Because we used CTL lines in the current study that might have contained T cells with different specificity, it was important to examine whether the same T cells lysed both Id-pulsed DCs and primary tumor cells. As shown by the results of cold target inhibition experiments in Figure 4, it is clear that preincubation of the CTLs with Id-pulsed DCs inhibited the killing of primary tumor cells and vice versa. Thus, we can conclude that the same T cells mediated the killing. This is an important issue because it indicates that by using the same Id proteins to vaccinate patients, the generation of a strong CTL response against the Id proteins could lead to tumor destruction. Our results also demonstrate that the immune response may be directly against the idiotypic determinants because the T cells responded only to the autologous Id protein, not to the allogeneic or isotype-matched Id proteins. Furthermore, we and others11,28 29 have shown that T-cell responses induced by Id proteins also were against synthetic peptides corresponding to the complementarity-determining region I-III of the Id proteins.

CTL recognition of target cells through their T-cell receptors activates 2 distinct mechanisms of cell lysis.31,32 The first is granule exocytosis mediated by the pore-forming perforin and granzyme A and B. The second involves interaction between the Fas ligand on effector cells and Fas molecules expressed on the target cells. In the current study, the cells appeared to lyse the target cells mainly through the perforin-mediated pathway because CMA, the selective blocking agent, induced 90% inhibition of cytotoxicity. Brefeldin A, a selective inhibitor of the Fas-mediated pathway, resulted in less than 20% inhibition. Hence, these findings are in agreement with our previous study showing that myeloma-reactive allospecific T cells also lysed target cells through the perforin pathway33 and are of special importance in view of published results on Fas expression on myeloma cells. Landowski et al34 have shown that Fas antigen point mutation was detected in 10% of patients' bone marrow samples.

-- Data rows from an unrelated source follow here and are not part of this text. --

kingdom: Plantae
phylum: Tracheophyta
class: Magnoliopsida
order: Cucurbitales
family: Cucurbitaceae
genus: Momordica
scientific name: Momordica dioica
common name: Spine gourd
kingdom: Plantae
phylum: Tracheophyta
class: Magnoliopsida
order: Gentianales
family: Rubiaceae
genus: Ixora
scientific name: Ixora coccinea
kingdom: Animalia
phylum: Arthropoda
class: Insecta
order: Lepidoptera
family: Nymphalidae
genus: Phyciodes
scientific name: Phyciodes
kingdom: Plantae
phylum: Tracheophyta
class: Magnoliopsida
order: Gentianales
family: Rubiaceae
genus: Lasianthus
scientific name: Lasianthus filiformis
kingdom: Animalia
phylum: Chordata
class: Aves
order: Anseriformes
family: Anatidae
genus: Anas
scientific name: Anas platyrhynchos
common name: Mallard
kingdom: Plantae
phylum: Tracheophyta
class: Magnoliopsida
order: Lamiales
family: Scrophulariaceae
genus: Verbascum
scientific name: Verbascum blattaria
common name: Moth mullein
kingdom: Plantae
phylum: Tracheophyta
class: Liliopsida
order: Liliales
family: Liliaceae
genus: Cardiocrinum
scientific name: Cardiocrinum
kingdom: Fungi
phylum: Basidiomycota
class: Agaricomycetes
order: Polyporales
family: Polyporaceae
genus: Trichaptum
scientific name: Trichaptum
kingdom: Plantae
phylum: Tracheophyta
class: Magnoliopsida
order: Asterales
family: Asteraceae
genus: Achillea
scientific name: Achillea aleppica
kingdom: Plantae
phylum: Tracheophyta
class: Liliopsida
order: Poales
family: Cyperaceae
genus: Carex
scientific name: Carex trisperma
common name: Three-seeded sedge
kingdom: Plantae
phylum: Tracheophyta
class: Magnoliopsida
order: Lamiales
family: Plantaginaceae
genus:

The mutations were located in the cytoplasmic region involved in the transduction of an apoptotic signal and, thus, render the cells resistant to Fas-induced apoptosis. Furthermore, they found that myeloma cells induced to be drug resistant also became resistant to Fas-mediated apoptosis.35 Thus, the use of CTLs that are cytotoxic through the Fas-mediated pathway may be limited, but the pore-forming CTLs can be used for the treatment of drug-resistant myeloma.

In conclusion, our results demonstrate that by using DCs as APCs, autologous Id-specific CTLs can be generated from myeloma patients. These T cells are efficient in killing Id-pulsed autologous DCs and primary myeloma cells from patients. Thus, our study provides strong and direct evidence to support the application of Id-based immunotherapies in MM.